Cuando llegamos a este punto el conflicto está servido, la reacción ante la amenaza, sea ésta irracional o no, provoca reacciones defensivas como el aumento de la cohesión grupal, de la identidad nacional, la búsqueda por restaurar o incrementar la autoestima colectiva o el aumento de la diferenciación endo-exogrupal, entre otros, cuya finalidad es la de acrecentar la capacidad de afrontamiento ante la amenaza y, por tanto, de “supervivencia”, nuestra, de los nuestros, de lo nuestro.

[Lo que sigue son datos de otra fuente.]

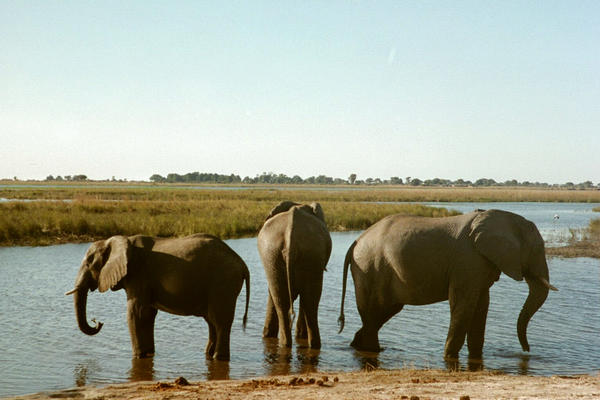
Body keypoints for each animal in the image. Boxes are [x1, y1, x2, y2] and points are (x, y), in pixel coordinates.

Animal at [66, 233, 251, 360]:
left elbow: (136, 313)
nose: (98, 321)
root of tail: (242, 263)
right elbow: (147, 314)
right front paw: (148, 355)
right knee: (211, 321)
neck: (120, 241)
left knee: (220, 322)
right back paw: (208, 356)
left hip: (223, 283)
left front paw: (138, 357)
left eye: (89, 263)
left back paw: (219, 358)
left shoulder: (138, 274)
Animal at [258, 202, 332, 348]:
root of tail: (289, 235)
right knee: (307, 301)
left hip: (277, 255)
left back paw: (289, 344)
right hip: (300, 254)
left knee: (285, 300)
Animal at [338, 209, 556, 362]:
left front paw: (475, 357)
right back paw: (371, 350)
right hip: (370, 268)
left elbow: (481, 306)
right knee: (374, 310)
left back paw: (360, 346)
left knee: (381, 313)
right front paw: (449, 357)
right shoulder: (467, 261)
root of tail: (356, 241)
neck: (502, 217)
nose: (527, 351)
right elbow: (464, 304)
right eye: (538, 249)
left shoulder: (481, 264)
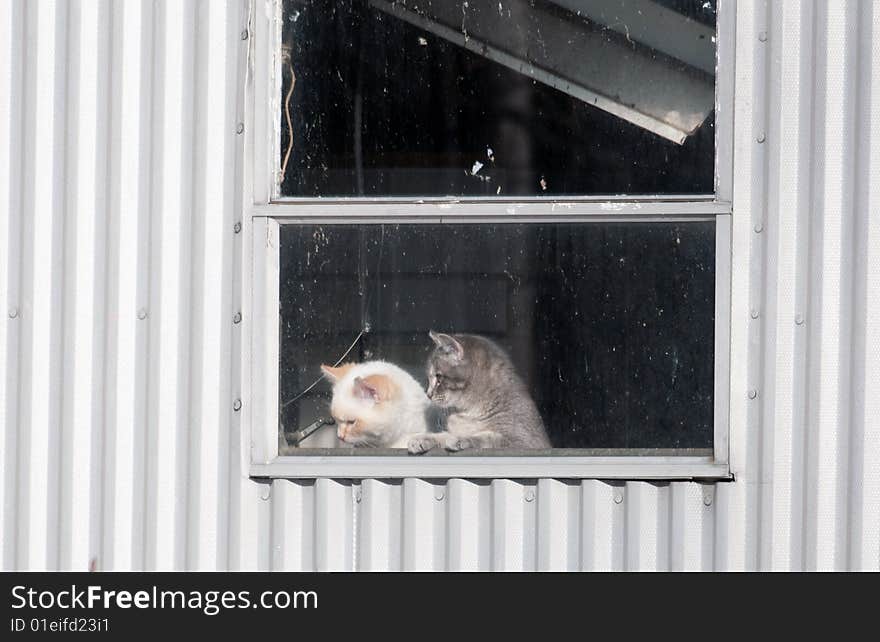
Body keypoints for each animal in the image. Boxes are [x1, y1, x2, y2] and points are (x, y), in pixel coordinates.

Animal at [408, 330, 552, 450]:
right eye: (429, 378)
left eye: (439, 378)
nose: (428, 394)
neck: (469, 413)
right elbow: (444, 435)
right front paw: (423, 438)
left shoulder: (526, 441)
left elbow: (488, 437)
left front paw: (461, 438)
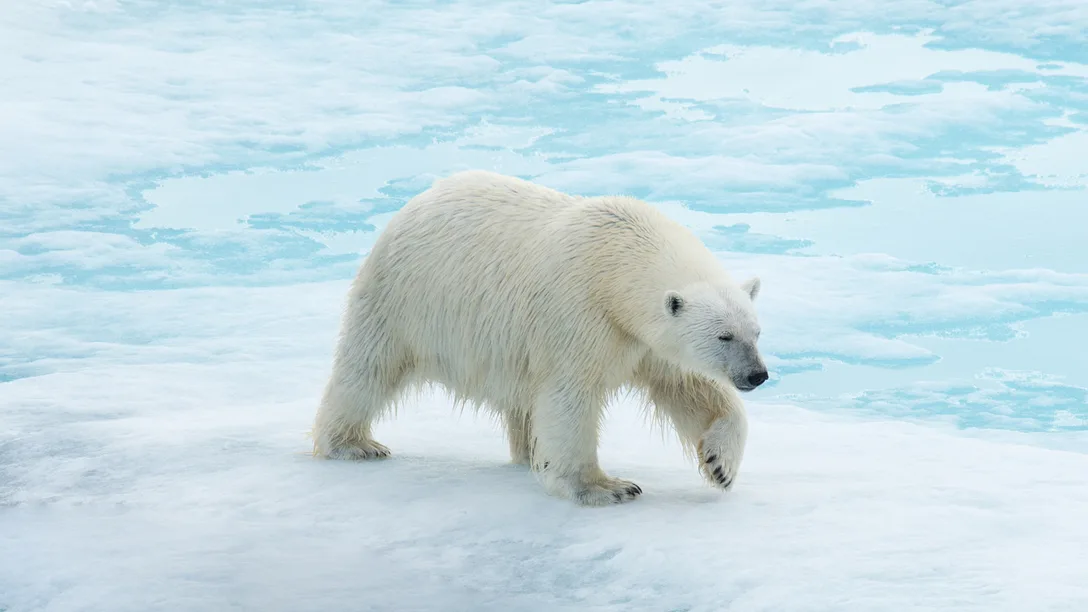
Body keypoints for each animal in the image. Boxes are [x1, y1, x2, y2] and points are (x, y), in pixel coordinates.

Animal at [312, 170, 768, 506]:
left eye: (756, 332)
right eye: (724, 336)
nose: (757, 375)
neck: (616, 260)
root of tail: (415, 202)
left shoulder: (642, 339)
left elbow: (689, 388)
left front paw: (720, 465)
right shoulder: (578, 314)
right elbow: (570, 397)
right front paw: (605, 487)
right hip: (405, 300)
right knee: (368, 368)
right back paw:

¿Y esto es bueno o malo? Pues siento decepcionarles por parecer algo relativista pero la respuesta más correcta es depende. Tendemos a pensar -incluso los profesionales del asunto- que de este tipo de situaciones solo se pueden derivar cosas negativas, pero esto no es necesariamente así. Por poner un ejemplo sencillo pero claro, es como la energía nuclear, que es buena o mala dependiendo de cómo y con qué fines se utilice. Así que, es cierto que el desencadenamiento de este tipo de procesos puede desembocar en situaciones terribles, sobre todo, cuando son utilizadas por psicópatas con un fin perverso. Ahí están efectos tan reconocibles para todos como la dominación, la búsqueda del poder, los conflictos entre grupos, los atentados, la discriminación, la xenofobia, el favoritismo, los prejuicios, la corrupción y tantos otros. Algunos estudios en este sentido demuestran que al aumentar la prominencia de la mortalidad, los grupos se vuelven más conservadores, más permisivos con los malos actos de los suyos, más severos con lo que amenaza su visión del mundo, trabajan más en equipo para defenderse y tratan de aumentar su autoestima, normalmente, a base de buscar enemigos.

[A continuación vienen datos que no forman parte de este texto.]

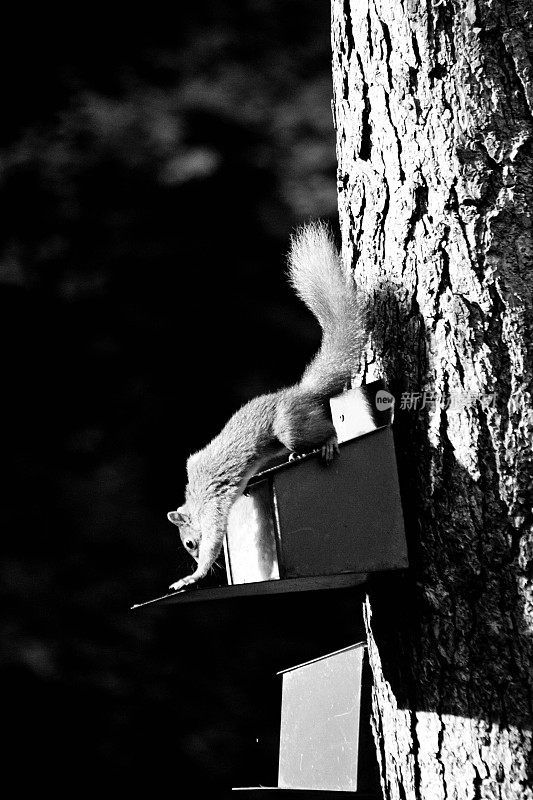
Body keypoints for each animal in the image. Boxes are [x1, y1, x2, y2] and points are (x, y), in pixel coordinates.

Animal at [166, 222, 366, 592]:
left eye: (189, 543)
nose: (192, 558)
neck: (196, 498)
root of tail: (300, 392)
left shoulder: (213, 507)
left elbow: (214, 539)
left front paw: (193, 576)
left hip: (289, 425)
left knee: (326, 428)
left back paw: (328, 444)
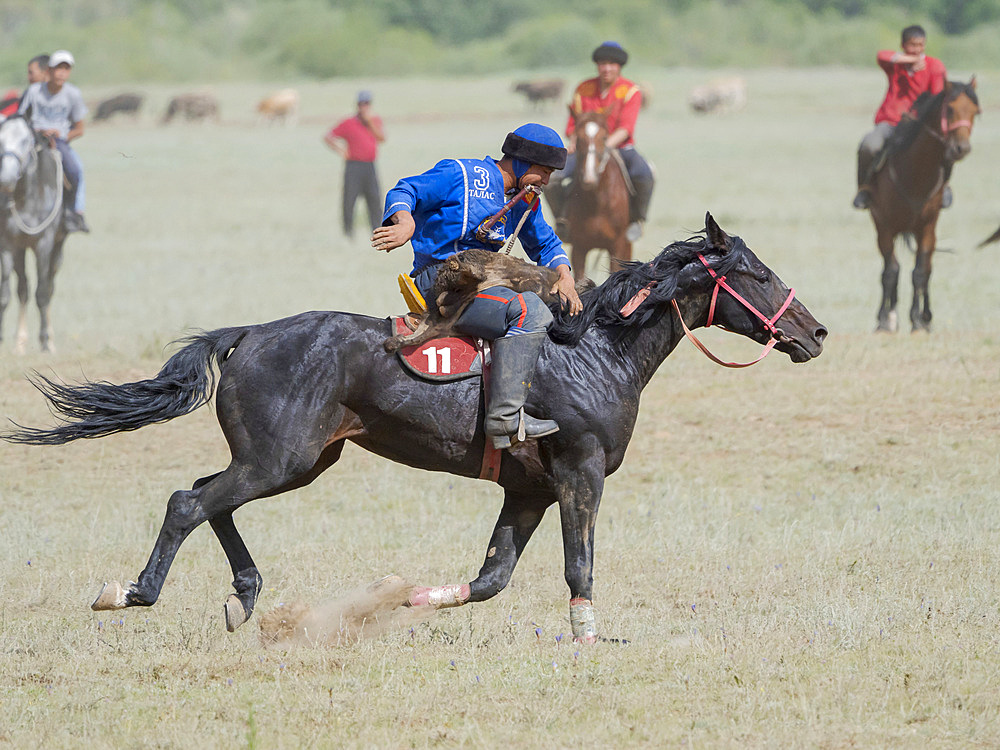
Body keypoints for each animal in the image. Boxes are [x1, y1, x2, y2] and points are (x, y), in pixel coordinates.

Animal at [3, 216, 824, 648]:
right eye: (754, 273)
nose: (814, 333)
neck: (595, 350)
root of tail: (248, 334)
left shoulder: (528, 492)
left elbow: (491, 578)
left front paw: (399, 598)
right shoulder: (578, 476)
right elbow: (578, 566)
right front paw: (587, 638)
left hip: (297, 462)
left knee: (212, 499)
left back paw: (244, 595)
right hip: (279, 459)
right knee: (187, 502)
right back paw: (131, 593)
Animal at [556, 112, 624, 284]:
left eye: (605, 137)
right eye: (578, 138)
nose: (589, 177)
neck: (597, 203)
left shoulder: (617, 246)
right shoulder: (579, 248)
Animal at [864, 78, 980, 332]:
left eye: (976, 111)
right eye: (950, 109)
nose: (962, 148)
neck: (914, 175)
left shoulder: (927, 227)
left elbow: (920, 272)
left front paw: (918, 320)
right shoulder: (884, 226)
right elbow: (890, 271)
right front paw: (884, 320)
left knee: (926, 269)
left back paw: (925, 317)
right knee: (894, 269)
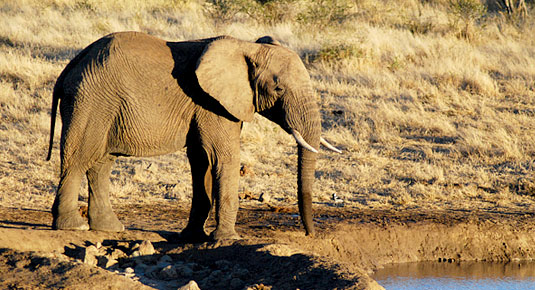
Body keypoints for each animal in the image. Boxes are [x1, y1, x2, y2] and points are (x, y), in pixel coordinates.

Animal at [46, 31, 340, 240]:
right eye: (278, 89)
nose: (310, 234)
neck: (246, 47)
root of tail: (72, 65)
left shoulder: (213, 105)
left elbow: (201, 160)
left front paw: (194, 237)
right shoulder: (211, 103)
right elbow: (224, 158)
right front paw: (227, 240)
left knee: (101, 163)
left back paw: (110, 229)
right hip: (91, 101)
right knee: (79, 158)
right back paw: (73, 228)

La historia nos proporciona decenas de ejemplos de tiranos que han utilizado un chivo expiatorio, los otros, para manipular a la masa sentimental saltándose la legitimidad democrática y constitucional

La historia nos proporciona decenas de ejemplos de tiranos que han utilizado un chivo expiatorio, los otros (sea lo que sea que signifique eso), para manipular a la masa sentimental saltándose la legitimidad democrática y constitucional, generando discursos de odio, utilizando la educación para manipular a los niños inocentes sin posibilidad alguna de defenderse para crear siervos de su gleba, supremacistas dedicados a eliminar derechos individuales por motivo de lengua, lugar de nacimiento, raza o religión, leyes que multan si no rotulas en una determinada lengua, mafias dedicadas a confeccionar listados de aquellos que no votan lo que ellos dictan o a acosarles en sus casas o negocios marcándoles con la estrella, siempre la estrella.

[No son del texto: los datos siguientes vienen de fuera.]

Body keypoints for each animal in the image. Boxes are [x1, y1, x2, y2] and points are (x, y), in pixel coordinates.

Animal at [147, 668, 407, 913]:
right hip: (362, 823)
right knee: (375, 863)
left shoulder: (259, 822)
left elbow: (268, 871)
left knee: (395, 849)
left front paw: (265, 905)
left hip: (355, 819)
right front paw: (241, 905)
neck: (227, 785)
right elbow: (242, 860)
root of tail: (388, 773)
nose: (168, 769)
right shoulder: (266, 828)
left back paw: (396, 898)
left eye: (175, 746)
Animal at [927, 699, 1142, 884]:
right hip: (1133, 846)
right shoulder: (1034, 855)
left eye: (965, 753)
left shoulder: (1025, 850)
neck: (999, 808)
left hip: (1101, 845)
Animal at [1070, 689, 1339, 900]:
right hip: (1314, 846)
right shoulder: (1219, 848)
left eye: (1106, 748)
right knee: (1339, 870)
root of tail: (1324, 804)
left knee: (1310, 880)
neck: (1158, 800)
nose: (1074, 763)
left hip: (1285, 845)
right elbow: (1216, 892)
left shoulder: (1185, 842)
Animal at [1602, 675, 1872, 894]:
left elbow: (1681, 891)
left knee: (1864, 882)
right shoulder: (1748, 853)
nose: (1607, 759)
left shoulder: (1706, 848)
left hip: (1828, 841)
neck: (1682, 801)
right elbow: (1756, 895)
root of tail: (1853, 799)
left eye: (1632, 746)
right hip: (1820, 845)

Ahora bien, no es menos cierto que estos mismos mecanismos psicosociales sirven, precisamente, para combatir esos mismos males, una cuña de su propia madera. La Historia nos muestra que los mismos procesos permitieron también la organización para combatir, primero, y derrotar, después, tanta tiranía. No hace falta irse a principios del siglo XX para encontrar buenos ejemplos de lo que digo, basta con mirar hoy mismo hacia Cataluña.

El ser humano, equivocado o no, suele hacer las cosas por algo

Es en estos términos en los que pueden entenderse algunos de los conflictos y acontecimientos políticos que estamos viviendo en Europa. La reacción a una amenaza, o a lo que se vive como tal, no se trata de un virus ni de un rasgo de personalidad que caracterice a una ideología o grupo social, sino de mecanismos psicosociales, fundamentalmente defensivos (no siempre ofensivos, como suele proponerse desde algunos partidos políticos y medios de comunicación). No se trata, por tanto, de que nos estén creciendo los malos como setas (a veces sí), suele deberse más a efectos perversos de la situación. La explicación del comportamiento humano debe basarse en procesos dinámicos y multivariados, alejándose de explicaciones simplistas y de tópicos deterministas. El ser humano, equivocado o no, suele hacer las cosas por algo.